Other than the first three items which are notable because of where they have been published, entries are listed in date order.

The Court of Appeal has just published it’s judgement in the latest sex-by-deception case. This is, to the best of my knowledge, the first time a written judgement has been provided in such a case and is binding on the lower courts, i.e. creating case law.

It’s not good news.

As I’m quoting direct from the judgement, the below contains detailed references to sexual acts. This is unavoidable as it is highly relevant. There are no references to underage or non-consensual acts, the case revolves entirely around “deception” as to gender invalidating consent.

I’m going to quote extensively from the judgement as I believe it speaks for itself However, you can skip the quotes and just read my summary and it should make sense. What I will note is the heavy and unnecessary use of quote marks to imply deception earlier on: ‘him’, ‘his’ etc. This is despite the note from the judge towards the end about “confusion with her own sexuality”, specific reference to the person concerned “talking about wanting a sex change” and a pre-setnence report revealing “a history of…confusion surrounding her gender identity”.

The judge’s way of phrasing things could at best be described as insensitive and I suspect they had no training in this area.

6. Arrangements were made for “Scott” to come down to London to see M just after her 16th birthday…

7. …at the time the appellant was aged 17 years…

Summary: There was no issue with age of consent. (Quite the opposite, they waited until they were old enough)

8. … They went to a bedroom where it was dark and the appellant began to rub M’s vagina with her fingers and gave her oral sex. … M offered to give the appellant oral sex but the appellant declined. It was alleged (this being the count that was denied and not pursued) that M was penetrated with the dildo.

9. On the second visit, there were lots of occasions of oral penetration and occasions of digital penetration, always of M. … On the third visit, although there were difficulties in the relationship, they had a party. They still talked about having sex but the appellant was not interested in trying again.

Summary: There was genital contact and penetration with tongue and fingers. There was no penetration with a dildo or any confusion/lack of clarity over what it was penetration was with considered in the case. This is important: There was no “penis-in-vagina” sex involved in the case.

10. However on the fourth and final visit in November 2011, the appellant was confronted by M’s mother about really being a girl. … The appellant kept talking about wanting a sex change and M said the appellant had lied to her for four years and all that time she had been calling her Scott.

47. …The pre-sentence report spoke of a history of self harm and confusion surrounding her gender identity and sexuality, which were resolving….

Summary: There’s clear confusion over gender here. Talking about wanting a sex change is enough to get protection as a trans person under the Equalities Act 2010.

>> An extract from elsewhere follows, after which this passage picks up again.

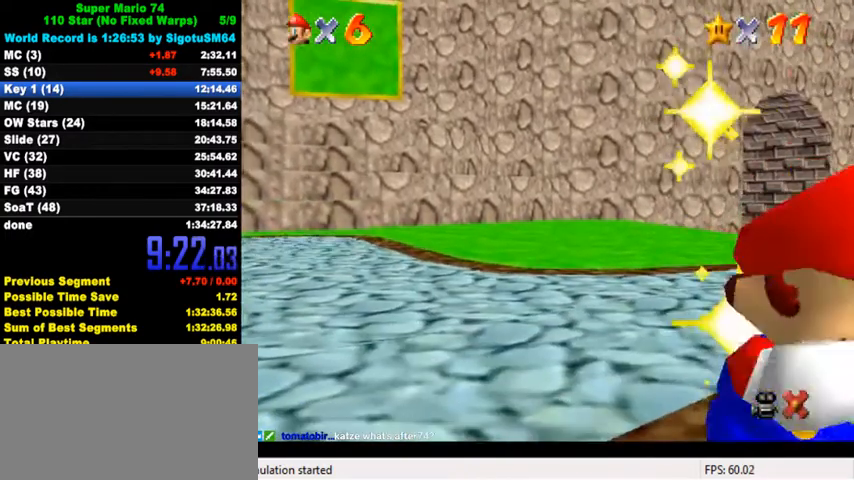
{"keys": [], "events": []}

23. The case for the Crown was that M’s consent was obtained by fraudulent deception that the appellant was a male and that had she known the truth, she would not have consented to acts of vaginal penetration. Mr Wainwright argues that deception as to gender cannot vitiate consent; in the same way deception as to age, marital status, wealth or, following EB, HIV status being deceptions as to qualities or attributes cannot vitiate consent.

A little confusing this, but in a nutshell: It has been ruled previously that deception over age, marital status, wealth or HIV status does not matter.

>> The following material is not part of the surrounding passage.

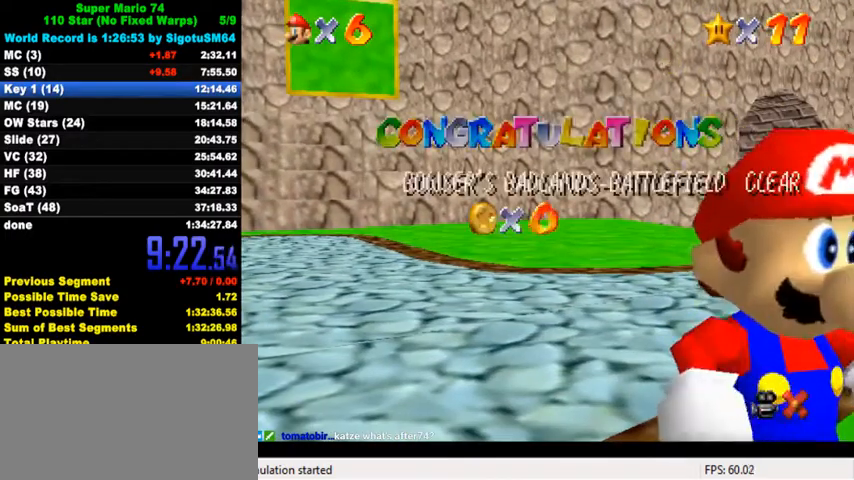
{"keys": [], "events": []}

26. Thus while, in a physical sense, the acts of assault by penetration of the vagina are the same whether perpetrated by a male or a female, the sexual nature of the acts is, on any common sense view, different where the complainant is deliberately deceived by a defendant into believing that the latter is a male. Assuming the facts to be proved as alleged, M chose to have sexual encounters with a boy and her preference (her freedom to choose whether or not to have a sexual encounter with a girl) was removed by the appellant’s deception.

Summary: Gender is somehow special because, presumably, “eww, gay people” and “eww, you turned me gay”. Homophobia as much as transphobia. “Deception” when it relates to gender does matter, even if primary sexual characteristics (Vagina/Penis) are not involved. As far as I’m aware there has never been a case in the UK involving deception as to religion, which would be an interesting comparison as it can involve strong emotions too.

Age, marital status, wealth or HIV status do not matter. Gender does.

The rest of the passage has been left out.